## QUESTIONS
a. From the excerpt below on the Jordanian border closure, extract the stretch from "After seven soldiers" through "population has skyrocketed.".
b. In the excerpt below on the Jordanian border closure, which two border crossings did the authorities seal off after the June 21 attack?
c. Continue the excerpt below on the Jordanian border closure from where it stops.

## SELECTED EXCERPT
== Segment start ==
Amnesty International published a grim report on the berm this week, detailing the dire situation and calling on the Jordanian authorities to open up the border immediately. The Jordanian border has long been porous, allowing in more than one million refugees, according to the Jordanian government, of which some 655,990 are registered with the U.N..

But no longer.

After seven soldiers were killed in a suicide bomb attack on June 21 near the border, Jordanian authorities sealed off the Rukban and Hadalat border crossings. Since then, aid agencies have been barred from entering the area and were allowed just one delivery by cranes of 650 metric tons of food and hygiene kits in August.

The area is dry, rocky, devoid of shade, water or vegetation, and temperatures soared above 120 degrees Fahrenheit this summer. Satellite images obtained by Amnesty International show that since the beginning of 2016, the population has skyrocketed.

There were 368 shelters at Rukban a year ago, and today, there are more than 8,295 structures.
== Segment end ==
## DATA SECTION
== Segment start ==
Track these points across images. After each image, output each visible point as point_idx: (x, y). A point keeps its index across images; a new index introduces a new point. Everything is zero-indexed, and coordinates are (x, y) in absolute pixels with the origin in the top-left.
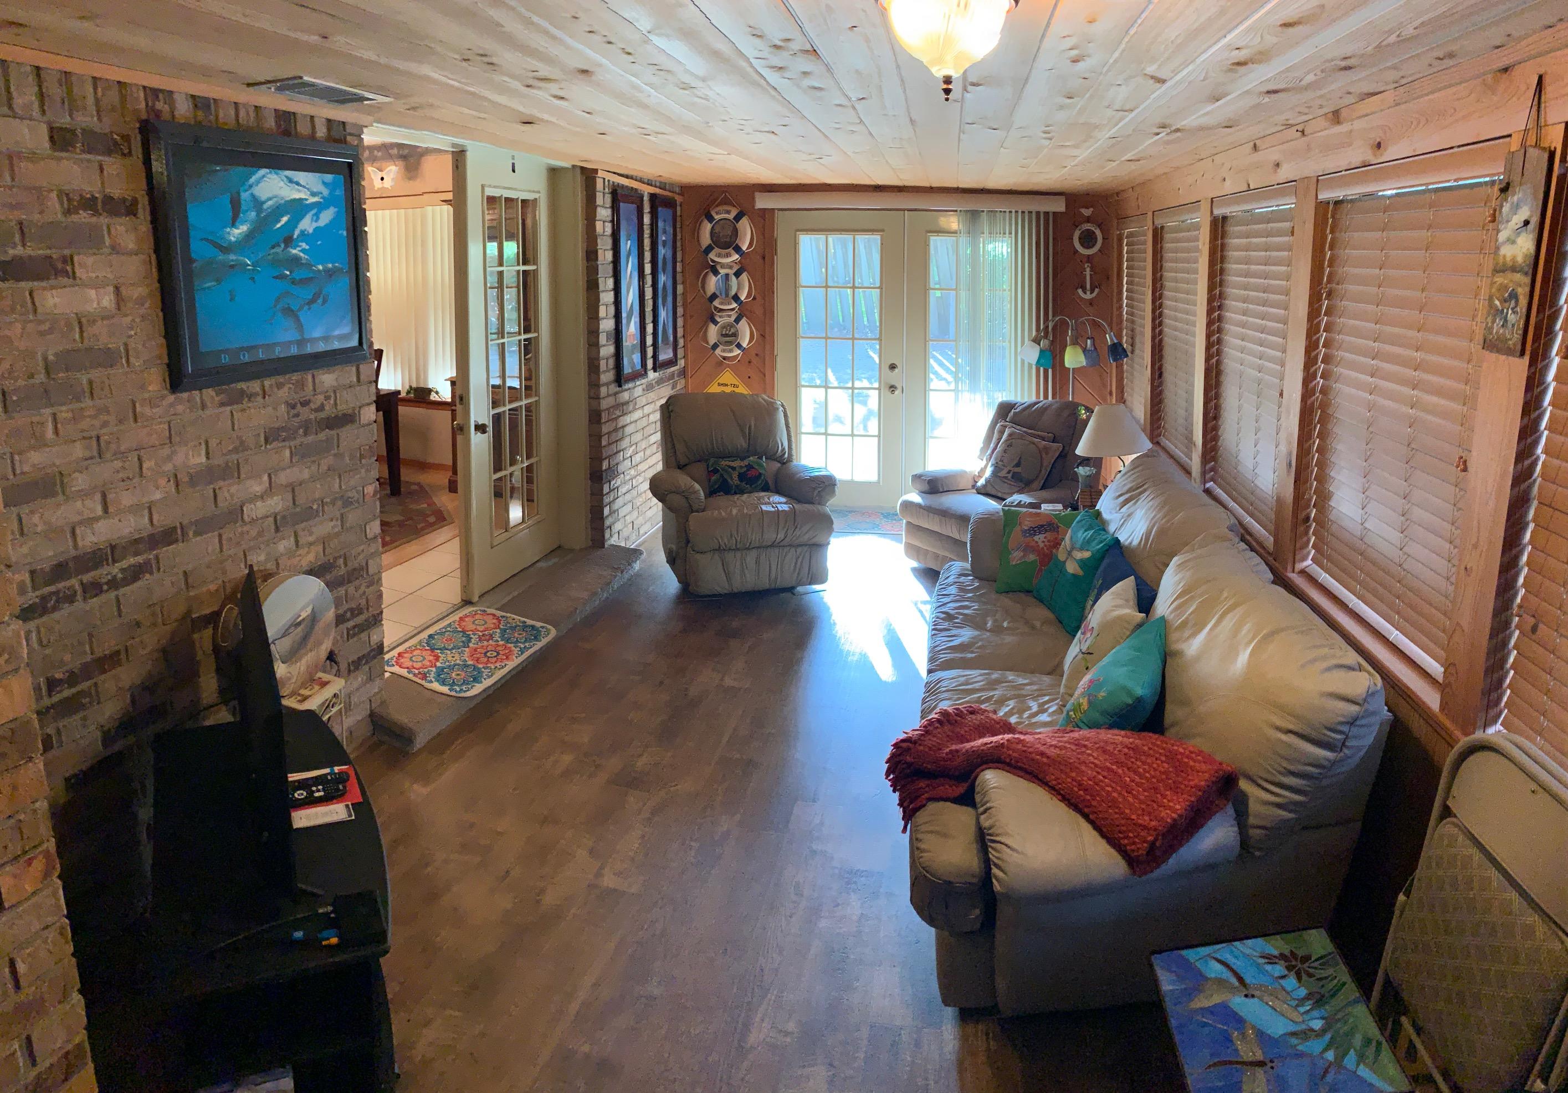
== Segment end ==
## RESPONSES IN ORDER
a.
After seven soldiers were killed in a suicide bomb attack on June 21 near the border, Jordanian authorities sealed off the Rukban and Hadalat border crossings. Since then, aid agencies have been barred from entering the area and were allowed just one delivery by cranes of 650 metric tons of food and hygiene kits in August.

The area is dry, rocky, devoid of shade, water or vegetation, and temperatures soared above 120 degrees Fahrenheit this summer. Satellite images obtained by Amnesty International show that since the beginning of 2016, the population has skyrocketed.

b. The Rukban and Hadalat border crossings.

c.
Abu Mohamed, a refugee who has been stranded at the berm for five months, tells Amnesty International the situation has sharply declined in the last two months.

“The humanitarian situation is very bad, the situation of children in particular is very bad. We have drinking water but hardly any food or milk ... [it] is awful,” he said.

“Many people have died. ... The mood among the people in Rukban is below zero.”

According to videos and satellite imagery obtained by Amnesty International, there appear to be at least two makeshift grave sites at the berm, though the organization doesn't have a firm number of the dead.

“Directly or indirectly forcing refugees to return to Syria ... is a flagrant violation of Jordan’s international obligations," Amnesty International's Hassan said. "The authorities must allow unfettered humanitarian access to refugees who are trapped."

Jordan has cited security concerns since June's attack and Jordan’s Minister of State for Media Affairs Mohammed al-Momani tells Amnesty International the area is “becoming a Daesh enclave."

“There is no question that security is an important consideration," said Hassan, "but protecting people in Jordan should not come at the expense of providing humanitarian assistance and protection to those desperately in need."